In comments made before the 2017 SEC/NASAA Annual Section 19(d) Conference, SEC Commissioner Michael Piwowar stated that as Acting Chairman he had directed the SEC staff to re-examine the independence rules on lending relationships, which deem that loans between the firm and its audit client and certain "related" entities impair independence.  The rule, he said, includes loans from entities holding more than 10% of an audit client's securities, which may have no bearing on the auditor's objectivity if the entity cannot exercise influence over the shares. Suggesting that the situation creates undue compliance burdens, particularly in the asset management industry which often holds securities for customers without beneficial ownership, he said regulators should ensure that the rules function as intended and in an efficient and effective manner.  The SEC Staff addressed the matter in a "no action" letter to Fidelity Management and Research Co. issued almost one year ago, a temporary fix set to expire 18 months from the date of the letter. 

Can We Please Remember Who "the Client" is?

JUNE 13, 2017  POINT OF VIEW / RECENT DEVELOPMENTS

An article in Accounting Today ("Auditor Rotation Rules Could Lead to Dissatisfied Clients") about audit firm rotation indicates that a poll by U.K.-based Source Global Research found that two-thirds of senior executives were dissatisfied 2 years after they switched auditors. Having spent much of my career debating independence in the audit profession, I am dumbfounded that some still do not know for whom an audit is performed. And no matter how many times regulators remind auditors that the independent audit is performed for the benefit of shareholders -- aka "the client" -- we just don't seem to get it. 

A quote in the article even states that "changing auditors is designed to increase client satisfaction.." which, unless "client" means the company's shareholders, does not hold water.

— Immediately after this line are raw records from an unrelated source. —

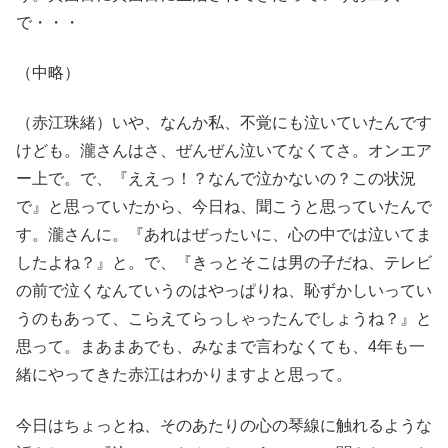
で・・・
（中略）
（赤江珠緒）いや、なんか私、不覚にも泣いていたんです
けども。瀧さんはさ、ぜんぜん泣いてなくてさ。オンエア
ー上で。で、『ええっ！？なんで泣かないの？この状況
で』と思っていたから、今日ね、聞こうと思っていたんで
す。瀧さんに。『あれはぜったいに、心の中では泣いてま
したよね？』と。で、『きっとそこは男の子だね、テレビ
の前で泣くなんていうのはやっぱりね、恥ずかしいってい
うのもあって、こらえてらっしゃったんでしょうね？』と
思って。まあまあでも、みなまで言わなくても、4年も一
緒にやってきた赤江はわかりますよと思って。
今日はちょっとね、そのあたりの心の琴線に触れるような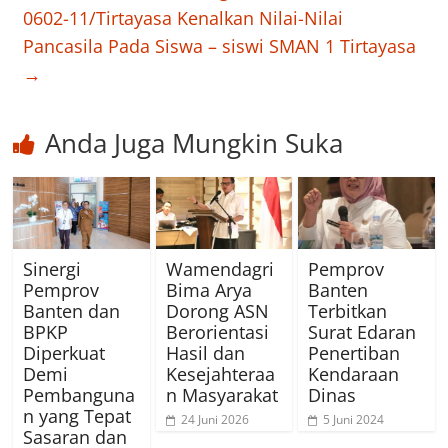
0602-11/Tirtayasa Kenalkan Nilai-Nilai
Pancasila Pada Siswa – siswi SMAN 1 Tirtayasa
→
Anda Juga Mungkin Suka
Sinergi
Wamendagri
Pemprov
Pemprov
Bima Arya
Banten
Banten dan
Dorong ASN
Terbitkan
BPKP
Berorientasi
Surat Edaran
Diperkuat
Hasil dan
Penertiban
Demi
Kesejahteraa
Kendaraan
Pembanguna
n Masyarakat
Dinas
n yang Tepat
24 Juni 2026
5 Juni 2024
Sasaran dan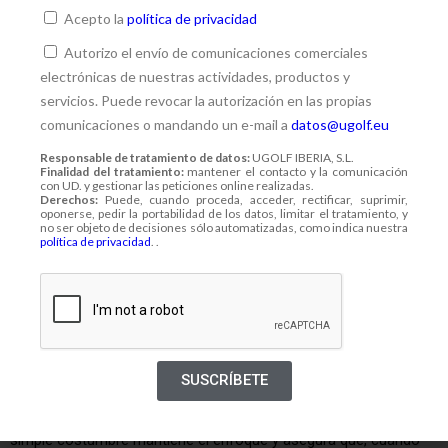
impactar no depende solo de la técnica, también de un material
Acepto la
política de privacidad
en perfecto estado.
Autorizo el envío de comunicaciones comerciales
electrónicas de nuestras actividades, productos y
Bolas y accesorios: los pequeños grandes
servicios. Puede revocar la autorización en las propias
aliados
comunicaciones o mandando un e-mail a
datos@ugolf.eu
Si hay un clásico del golf es escuchar “me he quedado sin bolas”
Responsable de tratamiento de datos:
UGOLF IBERIA, S.L.
Finalidad del tratamiento:
mantener el contacto y la comunicación
a mitad del recorrido. Llevar una buena reserva es esencial,
con UD. y gestionar las peticiones online realizadas.
sobre todo en campos con lagos o rough exigente. En
Mar
Derechos:
Puede, cuando proceda, acceder, rectificar, suprimir,
oponerse, pedir la portabilidad de los datos, limitar el tratamiento, y
Menor Golf
, por ejemplo, el famoso lago que rodea los hoyos
no ser objeto de decisiones sólo automatizadas, como indica nuestra
política de privacidad
. .
13, 14 y 15 —el “Amen Corner” del campo— pone a prueba
incluso a los jugadores más experimentados. Un mal golpe
puede acabar en el agua, y quedarse sin bolas no es una opción.
Junto a las bolas, los tees son otro básico que conviene variar
en altura para adaptarte a cada palo. Un detalle que marca la
SUSCRÍBETE
diferencia entre un jugador improvisado y uno meticuloso es
llevar las bolas de práctica separadas de las de competición. Esa
simple costumbre mantiene el enfoque y asegura que, cuando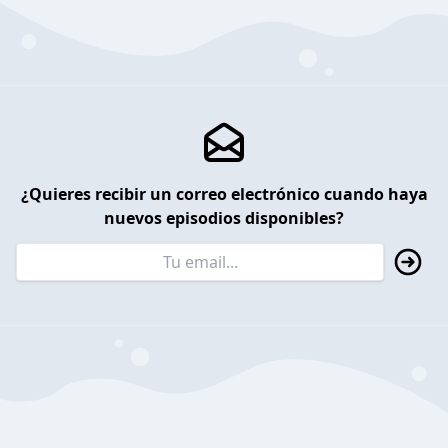
¿Quieres recibir un correo electrónico cuando haya
nuevos episodios disponibles?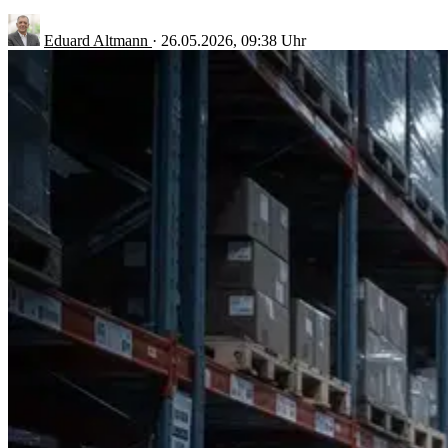
Eduard Altmann
·
26.05.2026, 09:38 Uhr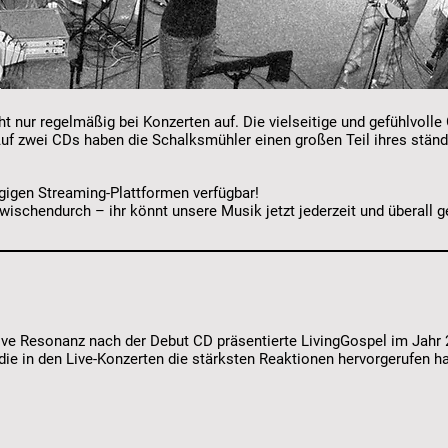
ht nur regelmäßig bei Konzerten auf. Die vielseitige und gefühlvoll
uf zwei CDs haben die Schalksmühler einen großen Teil ihres stän
gigen Streaming-Plattformen verfügbar!
ischendurch – ihr könnt unsere Musik jetzt jederzeit und überall g
tive Resonanz nach der Debut CD präsentierte LivingGospel im Jahr
 die in den Live-Konzerten die stärksten Reaktionen hervorgerufen h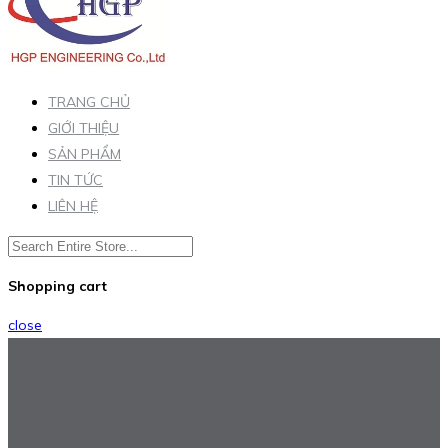
TRANG CHỦ
GIỚI THIỆU
SẢN PHẨM
TIN TỨC
LIÊN HỆ
Shopping cart
close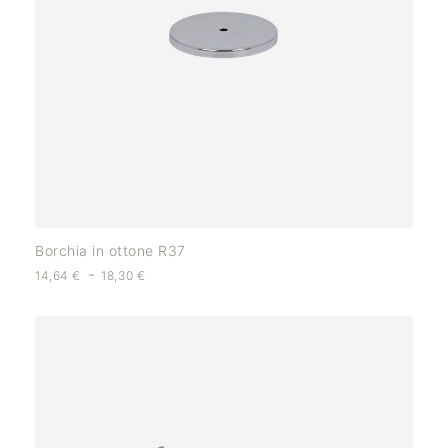
Borchia in ottone R37
-
14,64
€
18,30
€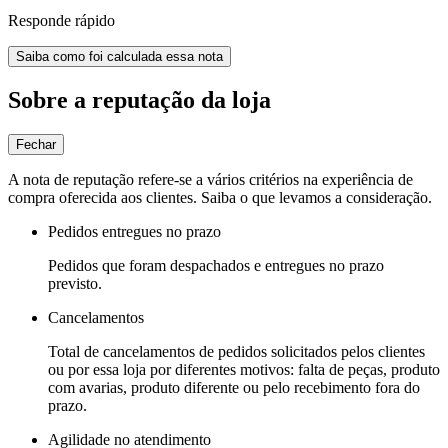
Responde rápido
Saiba como foi calculada essa nota
Sobre a reputação da loja
Fechar
A nota de reputação refere-se a vários critérios na experiência de
compra oferecida aos clientes. Saiba o que levamos a consideração.
Pedidos entregues no prazo
Pedidos que foram despachados e entregues no prazo
previsto.
Cancelamentos
Total de cancelamentos de pedidos solicitados pelos clientes
ou por essa loja por diferentes motivos: falta de peças, produto
com avarias, produto diferente ou pelo recebimento fora do
prazo.
Agilidade no atendimento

The purpose of audit firm rotation, plain and simple, is to remove the familiarity threat that can take hold when a firm audits the same client for many years and enhance independence.  We do have partner rotation in this country for public companies and that alleviates the same threat, so I am not proposing or opposing firm rotation.  I just wish we as a profession could keep our heads in the right place when it comes to the auditor / client relationship and acknowledge that: (1) shareholders come first, and (2) management is not king, despite the way our public company audit system is currently structured. 

Lest we want to move to a government audit model, which (sadly) I'm not convinced I won't see in my lifetime.